• _SOURCE DOCUMENT_
....
Lauren, I love you more and more everytime I hear your heart. Keep following after Christ "and all these things shall be added unto you." I'm still learning how to balance being a mother, wife, and entrepreneur. As long as we are always striving to do it with all our heart, like Paul says in Col. 3:23, then I believe God will continue to bless us. Much love to you Lauren!

(05.02.12 @ 09:45 AM)
Tressie Zellner:

Lauren, you inspired all of those photographers... myself included! You are amazing and your heart is beautiful and real. We Zellner's love you mucho!

(05.02.12 @ 10:56 AM)
Erica Standfield:

WOW...this is the first time I have ever visited your blog and was directed to your post by my dear teacher courtney, from senior blueprint. (she knew what i needed to hear and read) I must tell you, that your words on this page are so powerful and truly authentic. Thank you, and I am grateful for you. In 5 minutes of reading and processing you have cleared up something that I have been trying to figure out for quite a while...be present, be in the moment and give it up to God...he will provide. He is possibility!

(05.02.12 @ 01:56 PM)
Sara Virdell:

Great post, thank you. You're photography was the reason I dabbled further into the trade. I have since stopped because of taking care of three boys (being a stay at home mom was my childhood dream too!) But, I really enjoy your art and have enjoyed watching your journey along the way! I tell my husband that you are my "dream" photographer, one day we will have our pictures taken by you...even though the distance is far! Thank you for being honest, you really are a great photographer and I haven't met you in person, but I do know others that know you and you seem to be a great person as well. Take care!

(05.02.12 @ 09:50 PM)
Christen Jones:

Very moving message Lauren! Thank you for sharing and Happy Anniversary to you :)

(05.03.12 @ 08:34 AM)
Shaun:

I can't begin to tell you what a breath of fresh air this is. There will always be a God-sized hole in all of us that we can fill with a million things, but until it has God's hand on it, it will stay empty. Thank you for posting. A great reminder. I was at your San Diego Love Affair and felt very lost as a first year in business photographer who was one of the oldest women there, if not the oldest, at 38, very intimidating. However, God's grace and God's mercy is sufficient enough! I have built my business slowly and still follow all of you on your blogs. Although the photography information is fabulous and the pictures are brilliant, it is always your words of encouragement in Christ that push me the most. Happy 8th year in business!

(05.03.12 @ 11:19 AM)
....
Images with located body landmarks:
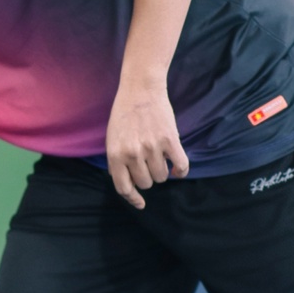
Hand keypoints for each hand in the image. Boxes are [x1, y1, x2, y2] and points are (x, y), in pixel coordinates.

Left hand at [106, 78, 188, 209]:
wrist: (141, 89)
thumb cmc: (124, 113)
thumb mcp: (112, 138)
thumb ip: (116, 160)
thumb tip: (124, 181)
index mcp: (115, 155)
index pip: (123, 187)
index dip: (133, 198)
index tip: (141, 203)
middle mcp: (132, 154)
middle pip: (146, 183)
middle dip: (148, 177)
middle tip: (149, 163)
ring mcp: (151, 148)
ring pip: (162, 176)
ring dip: (163, 171)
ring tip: (160, 157)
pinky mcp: (170, 141)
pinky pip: (181, 166)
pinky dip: (181, 171)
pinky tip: (178, 169)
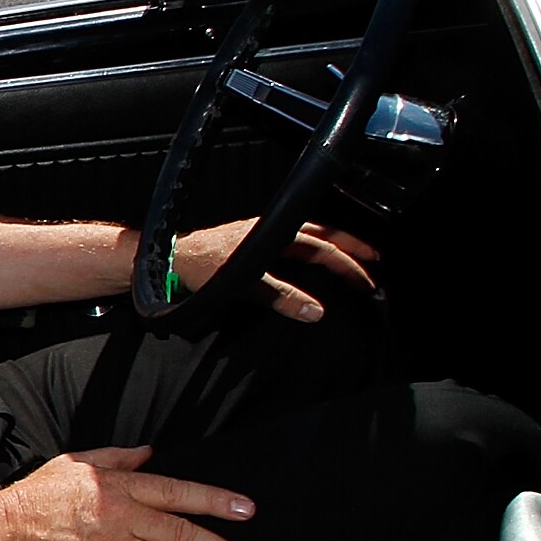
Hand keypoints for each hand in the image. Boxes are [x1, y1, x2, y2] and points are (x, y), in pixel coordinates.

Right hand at [0, 446, 260, 540]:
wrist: (3, 530)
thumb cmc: (37, 495)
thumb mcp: (76, 462)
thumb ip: (116, 458)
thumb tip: (148, 453)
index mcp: (121, 486)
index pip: (178, 492)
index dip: (215, 501)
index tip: (247, 511)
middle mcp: (124, 516)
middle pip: (184, 535)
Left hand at [173, 218, 378, 321]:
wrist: (166, 258)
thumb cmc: (198, 266)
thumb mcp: (243, 284)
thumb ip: (280, 296)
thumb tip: (316, 311)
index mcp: (274, 234)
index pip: (323, 248)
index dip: (348, 265)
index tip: (366, 282)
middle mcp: (269, 229)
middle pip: (322, 232)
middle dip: (350, 245)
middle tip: (374, 259)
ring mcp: (259, 233)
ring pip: (307, 232)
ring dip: (332, 243)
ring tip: (351, 255)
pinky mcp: (248, 241)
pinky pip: (289, 239)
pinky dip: (308, 246)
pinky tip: (308, 258)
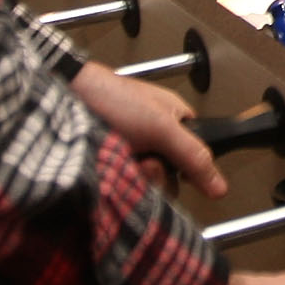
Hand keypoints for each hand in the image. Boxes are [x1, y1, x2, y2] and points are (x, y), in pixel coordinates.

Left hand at [68, 60, 226, 198]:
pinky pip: (123, 187)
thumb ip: (193, 155)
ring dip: (135, 178)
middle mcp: (154, 141)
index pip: (194, 160)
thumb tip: (221, 186)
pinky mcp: (109, 167)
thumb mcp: (161, 127)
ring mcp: (131, 154)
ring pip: (146, 186)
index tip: (174, 171)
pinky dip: (117, 181)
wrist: (64, 98)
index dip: (186, 171)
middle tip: (143, 161)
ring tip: (121, 160)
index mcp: (174, 122)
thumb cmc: (112, 97)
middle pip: (170, 179)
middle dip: (156, 176)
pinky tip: (109, 168)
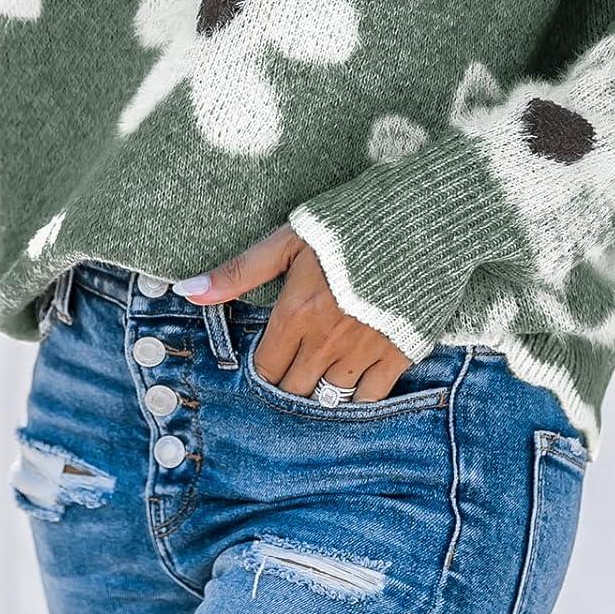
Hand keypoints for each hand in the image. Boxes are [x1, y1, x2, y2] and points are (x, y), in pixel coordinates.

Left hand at [173, 221, 413, 402]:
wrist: (426, 215)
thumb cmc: (353, 219)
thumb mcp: (290, 237)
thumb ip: (240, 271)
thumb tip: (188, 291)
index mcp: (297, 312)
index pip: (265, 367)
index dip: (263, 365)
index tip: (270, 354)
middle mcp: (328, 340)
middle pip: (294, 388)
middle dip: (288, 380)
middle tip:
....
• _WORK REQUEST 1_
In the blog comments, why did Shaun feel very lost at the San Diego Love Affair? Answer in one to three sentences.
• _WORK REQUEST 2_
Write the next part of the blog comments, continuing after the last comment shown.
The records have no role in what follows.

• _RESPONSE BOX 1_
Shaun was a first-year photographer in business and one of the oldest women there, if not the oldest, at 38. Shaun found that very intimidating.

• _RESPONSE BOX 2_
ashley o:

happy 8 years to you! Thanks so much for sharing all of your thoughts, insecurities, and honest emotion. Want my honesty? you were the first photographer that I 'fell in love with'! I was new to blogging and had your old blog on my blogger site. I've never been much into celebrities, but you (and Jasmine Star) were like movie stars to me! Besides all the amazing pics and your ability to shoot in the harshest sun, I've really enjoyed your personal posts. I still remember reading about your dream during Love Affair, and I was excited for your move to OK (since that's my home!), and now because I've entered the same phase of life (I had my first son about 10 weeks after you), I love your Solomon posts! All of this to say, thank you for sharing your life lessons, and thank you for being the light we are called to be :c)

(05.03.12 @ 09:59 PM)
Suwanee:

Hi Lauren, thank you for these words of wisdom that are beyond your years. You are truly amazing and this post just shows how truly sincere & honest you are-thank you for baring it all for us- to hear these words. Keep on being real.

(05.07.12 @ 09:56 AM)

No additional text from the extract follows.